An issue that comes up frequently in chaplaincy training is pastoral authority. This area of ministry tended to trip me up at first, and I expect it does for others as well. It’s one of the key areas where we need to grow and develop as chaplains though: it’s one of our core competencies for a reason.
For many chaplains, our nature is to want to put down that authority rather than pick it up. This often comes from our own issues with authority based on past experience, including pastoral authority. Most of the clergy I served under had a very rigid, top-down approach to ministry. As an assistant pastor, being a strong leader with clear action plans and bold vision was valued more than being a good listener or counselor. This type of leadership and authority quickly soured on me, and when I could I ran from it. I didn’t want to be associated with that type of authority.
I expect that many of us who are chaplains already or who are considering chaplaincy have a similar experience. We strive to be a different model of minister, one who has more of a shepherd’s heart than a priest’s. We may lay down or avoid the priestly authority that our title, degree or ordination provides because we associate it with pain – our own as well as the pain of others. However doing so can rob us of one of our most valuable tools in our arsenal, one that not only can bring healing and transformation to others but to ourselves as well. As I grew in chaplaincy, I met many others who had been hurt by spiritual authority figures. That made me all the more want to shun the authority that I didn’t realize I still had. However as part of CPE I learned that pastoral authority was something I had to understand and use, not just avoid. I had to work through my own conceptions, right and wrong, before I could adequately help others do the same.
One thing I think we fail to recognize as chaplains is how the use of pastoral authority changes us spiritually in ways we might not expect. I recently experienced this on a mission trip to Nicaragua with my family. The group we were with included our senior pastor and his wife among others. We were running a vacation Bible school there to show a mission partner what we do so it could be replicated. On the night before our last day in the village our leader (who was not our pastor) asked me if I could serve communion to the group, as I’m ordained in my church.
My first reaction was to pull away. I thought that our pastor would be offended, or that I would say or do the wrong thing, or not know what to say at all. After deferring for a while I agreed. While I had served over communion in the past, it was never in the context of my own church – and especially my family! I gave some thought as to what to say and that evening asked everyone to join me in the dark patio garden outside. When I gave each person a piece of bread and hastily-procured grape juice (which looked and tasted remarkably like Nyquil) I told them that this was the body and blood of Christ, and hugged everyone as I did so.

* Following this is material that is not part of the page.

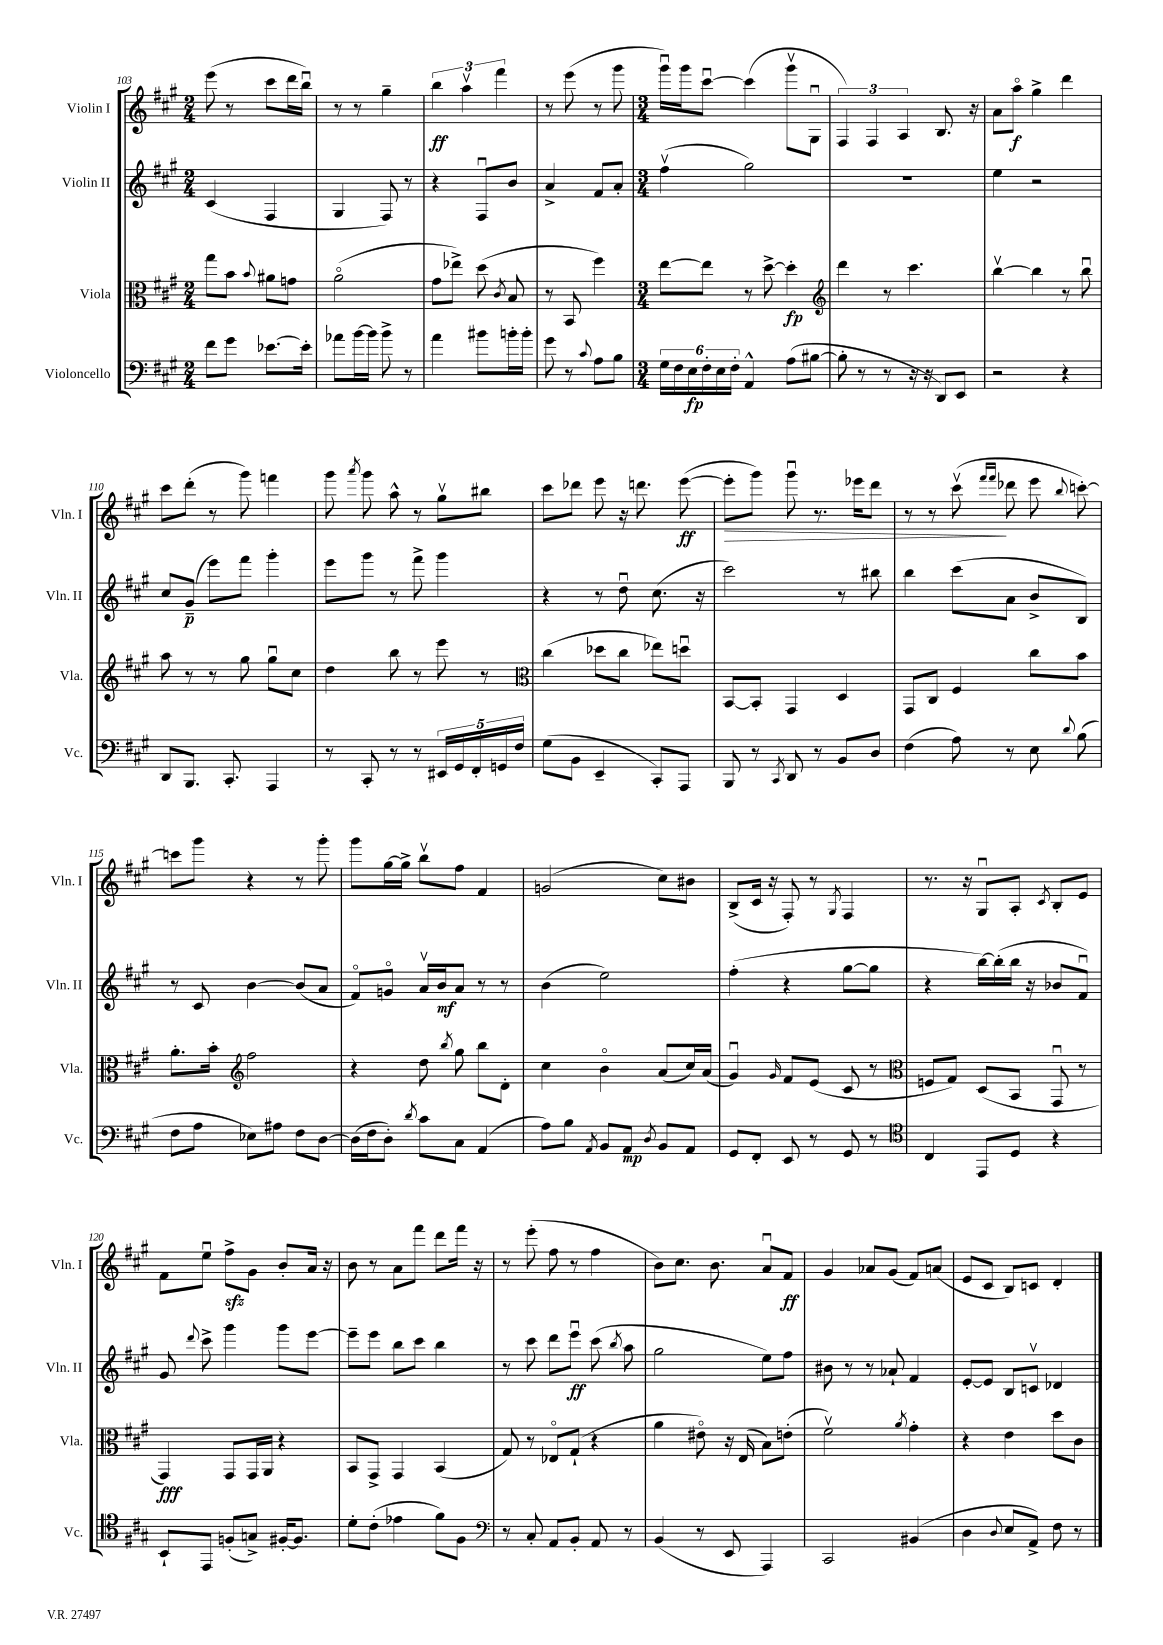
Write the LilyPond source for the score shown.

This is not something I usually do. It’s not something that I ever do, really. It wasn’t even something that I planned to do. But beforehand I had considered how I could use that authority in a positive way and “be Christ” to this group I had come to care about. And at that time, I just felt like I needed to hug them. Something about that group, that place, that context, and where I was spiritually at the time congealed into something more than just a service. It was a profound spiritually significant experience for me. Many told me afterwards, some through tears, that it was one of the most meaningful experiences they had that trip. It brought about tears in me as well, and softened my own heart as I realized one of those “God moments” that come by so fleeting in life.
I bring this up to say that accepting and using the pastoral authority we have as chaplains is not only for the benefit of those we serve, but for ourselves as well. By mirroring Christ to others we can help heal old wounds left by the church, the congregation, or even by their experience of the divine. I knew that, but what I didn’t know was how transformative it was to be that mirror. Often as chaplains we see God working in the lives of others. Sometimes it’s through us and what we do. At other times we experience God coming from someone that we serve. But be open as well to how amazing, humbling and fulfilling it can be to experience God’s love in Him, with Him, and through Him!
Pastoral authority in this way is such an empowering thing. It’s one that frankly is even a bit fearful to approach, as it brings the presence of God that much closer to our senses. It frankly feels less like “power over” and more like “power through” or “power in“.
If you’re apprehensive about taking that authority as your mantle, don’t be. It can not only transform those you serve but you as well.